Exercise aim: With no line left out, restate the data word for word.
____________________
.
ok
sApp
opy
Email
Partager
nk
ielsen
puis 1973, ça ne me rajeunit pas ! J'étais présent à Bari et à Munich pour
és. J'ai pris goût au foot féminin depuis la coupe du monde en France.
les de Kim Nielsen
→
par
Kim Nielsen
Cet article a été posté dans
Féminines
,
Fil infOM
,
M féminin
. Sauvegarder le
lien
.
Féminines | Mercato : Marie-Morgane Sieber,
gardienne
____________________
Written solution:
.
ok
sApp
opy
Email
Partager
nk
ielsen
puis 1973, ça ne me rajeunit pas ! J'étais présent à Bari et à Munich pour
és. J'ai pris goût au foot féminin depuis la coupe du monde en France.
les de Kim Nielsen
→
par
Kim Nielsen
Cet article a été posté dans
Féminines
,
Fil infOM
,
M féminin
. Sauvegarder le
lien
.
Féminines | Mercato : Marie-Morgane Sieber,
gardienne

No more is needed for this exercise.